When using Retrieval-Augmented Generation (RAG), it’s crucial to ensure that model responses accurately reflect the retrieved context.
By comparing responses against the provided context, you can detect and measure hallucinations.
Using Retrieved Context
When evaluating RAG responses, Atla can check if the output stays faithful to the provided context using the model_context
parameter:
from atla import Atla
client = Atla()
evaluation = client.evaluation.create(
model_id="atla-selene",
model_input="Is it legal to monitor employee emails under European privacy laws?",
model_output="Monitoring employee emails is permissible under European privacy laws like GDPR, provided there's a legitimate purpose.",
model_context="European privacy laws, including GDPR, allow for the monitoring of employee emails under strict conditions. The employer must demonstrate that the monitoring is necessary for a legitimate purpose, such as protecting company assets or compliance with legal obligations.
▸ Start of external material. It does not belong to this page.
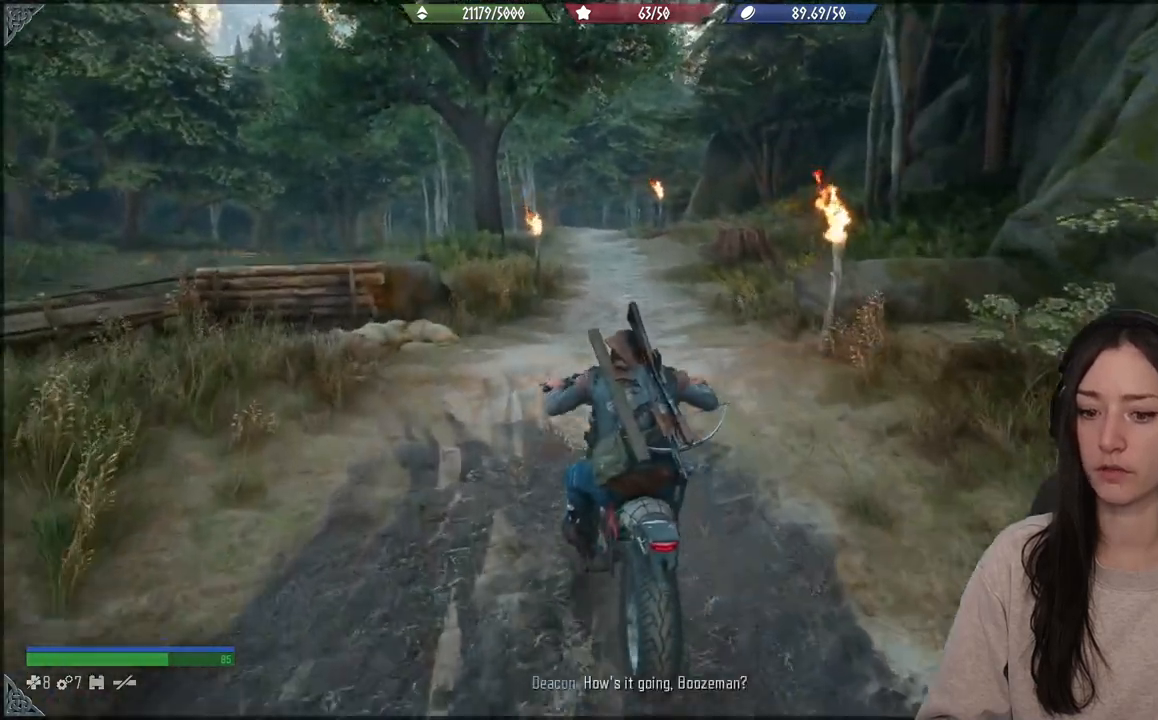
{"buttons": [], "left_stick": "up", "right_stick": "center", "events": [[17, "right_stick", "center"]]}
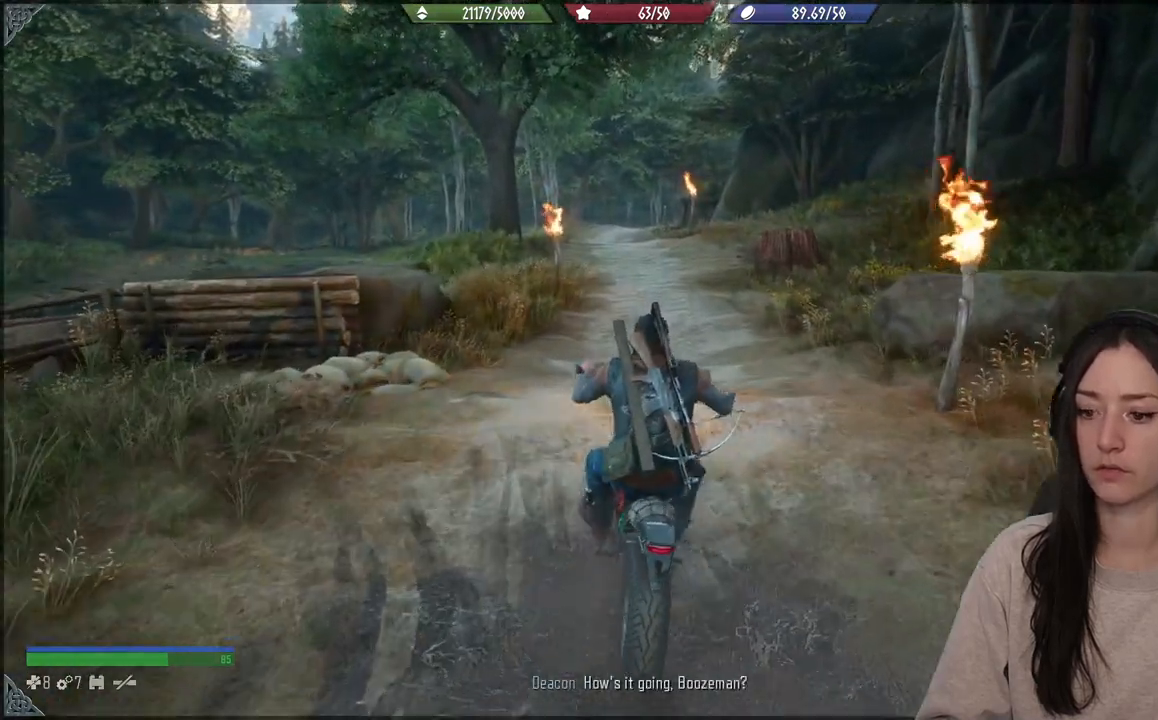
{"buttons": [], "left_stick": "up", "right_stick": "center", "events": []}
Employees must be informed about the monitoring in advance, and the privacy impact should be assessed to minimize intrusion.",
metric_name="atla_default_faithfulness",
).result.evaluation
print(f"Atla's score: {evaluation.score} out of 5")
print(f"Atla's critique: {evaluation.critique}")
For detecting RAG hallucinations, we recommend using the default atla_default_faithfulness
metric, which evaluates
how well responses align with the provided context.